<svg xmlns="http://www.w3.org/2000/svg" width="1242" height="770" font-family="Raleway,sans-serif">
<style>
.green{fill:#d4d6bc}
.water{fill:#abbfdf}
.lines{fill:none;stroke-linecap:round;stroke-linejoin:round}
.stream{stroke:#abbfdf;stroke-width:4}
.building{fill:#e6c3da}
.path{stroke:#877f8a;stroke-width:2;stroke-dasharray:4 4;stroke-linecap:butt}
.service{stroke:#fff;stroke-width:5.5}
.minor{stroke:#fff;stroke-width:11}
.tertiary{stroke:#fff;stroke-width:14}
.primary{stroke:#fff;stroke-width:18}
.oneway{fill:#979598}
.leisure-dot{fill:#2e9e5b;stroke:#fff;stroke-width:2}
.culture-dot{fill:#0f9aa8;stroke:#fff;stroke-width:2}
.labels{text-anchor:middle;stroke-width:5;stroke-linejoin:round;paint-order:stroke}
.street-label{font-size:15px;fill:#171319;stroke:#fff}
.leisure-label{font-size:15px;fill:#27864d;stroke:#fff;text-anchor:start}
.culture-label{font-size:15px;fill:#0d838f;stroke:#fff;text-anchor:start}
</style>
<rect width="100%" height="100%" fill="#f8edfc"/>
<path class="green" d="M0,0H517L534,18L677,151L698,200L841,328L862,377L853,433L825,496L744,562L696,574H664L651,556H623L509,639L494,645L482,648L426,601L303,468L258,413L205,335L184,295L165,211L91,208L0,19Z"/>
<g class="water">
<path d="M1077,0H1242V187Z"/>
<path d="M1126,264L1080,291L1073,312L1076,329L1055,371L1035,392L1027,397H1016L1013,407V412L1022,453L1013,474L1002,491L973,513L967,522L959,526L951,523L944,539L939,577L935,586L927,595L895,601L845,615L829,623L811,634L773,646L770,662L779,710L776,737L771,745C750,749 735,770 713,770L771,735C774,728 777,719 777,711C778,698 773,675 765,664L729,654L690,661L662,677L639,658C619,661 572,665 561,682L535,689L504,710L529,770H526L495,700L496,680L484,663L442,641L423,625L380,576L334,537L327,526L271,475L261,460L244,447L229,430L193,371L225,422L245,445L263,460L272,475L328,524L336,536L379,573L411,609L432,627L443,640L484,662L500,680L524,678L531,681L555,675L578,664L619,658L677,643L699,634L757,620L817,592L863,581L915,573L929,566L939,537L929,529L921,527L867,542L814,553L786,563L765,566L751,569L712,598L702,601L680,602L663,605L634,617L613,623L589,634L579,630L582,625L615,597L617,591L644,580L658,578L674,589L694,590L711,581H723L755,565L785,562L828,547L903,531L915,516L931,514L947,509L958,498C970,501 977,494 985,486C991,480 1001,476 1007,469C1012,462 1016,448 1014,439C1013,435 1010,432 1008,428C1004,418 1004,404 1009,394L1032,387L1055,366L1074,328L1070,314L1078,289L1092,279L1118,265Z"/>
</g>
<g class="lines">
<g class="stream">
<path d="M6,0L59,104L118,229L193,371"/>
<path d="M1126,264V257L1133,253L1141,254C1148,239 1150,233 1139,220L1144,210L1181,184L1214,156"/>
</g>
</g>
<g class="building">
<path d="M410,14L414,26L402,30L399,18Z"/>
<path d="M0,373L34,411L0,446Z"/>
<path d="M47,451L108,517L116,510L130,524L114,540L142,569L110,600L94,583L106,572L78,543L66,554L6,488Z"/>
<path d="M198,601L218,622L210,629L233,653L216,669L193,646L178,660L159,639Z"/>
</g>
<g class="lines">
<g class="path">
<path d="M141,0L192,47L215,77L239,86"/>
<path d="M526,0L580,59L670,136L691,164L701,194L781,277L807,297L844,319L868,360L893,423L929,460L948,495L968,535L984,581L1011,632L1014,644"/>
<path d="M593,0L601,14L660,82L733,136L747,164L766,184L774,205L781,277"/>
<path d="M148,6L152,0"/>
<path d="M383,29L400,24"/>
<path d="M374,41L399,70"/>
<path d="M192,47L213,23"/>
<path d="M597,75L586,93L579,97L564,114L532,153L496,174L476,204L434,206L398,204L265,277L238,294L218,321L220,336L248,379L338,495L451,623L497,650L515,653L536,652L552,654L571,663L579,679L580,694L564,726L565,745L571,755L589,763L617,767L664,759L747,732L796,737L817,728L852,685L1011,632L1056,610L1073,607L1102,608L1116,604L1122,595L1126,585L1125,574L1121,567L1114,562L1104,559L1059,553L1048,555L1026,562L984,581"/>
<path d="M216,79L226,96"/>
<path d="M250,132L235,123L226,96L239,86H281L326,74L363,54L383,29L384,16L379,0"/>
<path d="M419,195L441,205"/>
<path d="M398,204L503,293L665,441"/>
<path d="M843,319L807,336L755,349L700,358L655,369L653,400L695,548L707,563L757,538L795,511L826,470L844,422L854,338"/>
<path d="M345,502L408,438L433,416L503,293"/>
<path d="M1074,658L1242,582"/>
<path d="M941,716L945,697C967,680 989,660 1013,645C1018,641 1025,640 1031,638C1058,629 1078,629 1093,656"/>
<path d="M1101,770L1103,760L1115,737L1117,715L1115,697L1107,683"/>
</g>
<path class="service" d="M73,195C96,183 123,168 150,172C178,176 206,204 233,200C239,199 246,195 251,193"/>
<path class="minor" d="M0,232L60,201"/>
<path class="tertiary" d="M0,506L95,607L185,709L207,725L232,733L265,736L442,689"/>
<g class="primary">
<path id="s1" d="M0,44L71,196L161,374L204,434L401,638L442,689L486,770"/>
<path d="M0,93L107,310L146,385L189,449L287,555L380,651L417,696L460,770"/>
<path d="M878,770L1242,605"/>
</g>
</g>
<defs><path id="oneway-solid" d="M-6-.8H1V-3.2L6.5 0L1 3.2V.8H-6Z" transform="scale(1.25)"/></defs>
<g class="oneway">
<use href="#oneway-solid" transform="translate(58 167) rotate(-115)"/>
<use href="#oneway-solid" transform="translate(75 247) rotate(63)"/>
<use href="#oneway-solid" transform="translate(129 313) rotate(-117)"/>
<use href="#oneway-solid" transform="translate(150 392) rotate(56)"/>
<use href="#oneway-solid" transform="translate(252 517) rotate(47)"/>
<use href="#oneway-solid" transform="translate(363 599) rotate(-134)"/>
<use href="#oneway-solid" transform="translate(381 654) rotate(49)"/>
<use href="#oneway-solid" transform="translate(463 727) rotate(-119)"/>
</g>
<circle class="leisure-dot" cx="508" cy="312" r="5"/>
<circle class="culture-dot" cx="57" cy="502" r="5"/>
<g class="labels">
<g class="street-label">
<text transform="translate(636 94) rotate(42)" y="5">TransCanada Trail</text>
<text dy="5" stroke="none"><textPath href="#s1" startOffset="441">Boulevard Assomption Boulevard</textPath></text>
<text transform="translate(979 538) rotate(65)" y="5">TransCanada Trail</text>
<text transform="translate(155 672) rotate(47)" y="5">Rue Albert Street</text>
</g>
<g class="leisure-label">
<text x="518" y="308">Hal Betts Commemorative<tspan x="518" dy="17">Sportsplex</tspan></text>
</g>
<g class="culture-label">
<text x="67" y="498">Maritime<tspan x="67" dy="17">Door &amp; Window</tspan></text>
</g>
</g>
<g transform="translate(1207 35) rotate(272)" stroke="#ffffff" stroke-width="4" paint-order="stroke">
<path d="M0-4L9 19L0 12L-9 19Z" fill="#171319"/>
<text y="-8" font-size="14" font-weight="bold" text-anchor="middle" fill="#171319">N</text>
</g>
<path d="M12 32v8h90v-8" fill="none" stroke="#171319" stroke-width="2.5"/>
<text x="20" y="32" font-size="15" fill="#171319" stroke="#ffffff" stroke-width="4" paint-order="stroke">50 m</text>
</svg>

# # # #

**WORK REQUIRED**.
Sift the material for lines that include the word "minor", and copy each one.

**TASK SOLUTION**.
.minor{stroke:#fff;stroke-width:11}
<path class="minor" d="M0,232L60,201"/>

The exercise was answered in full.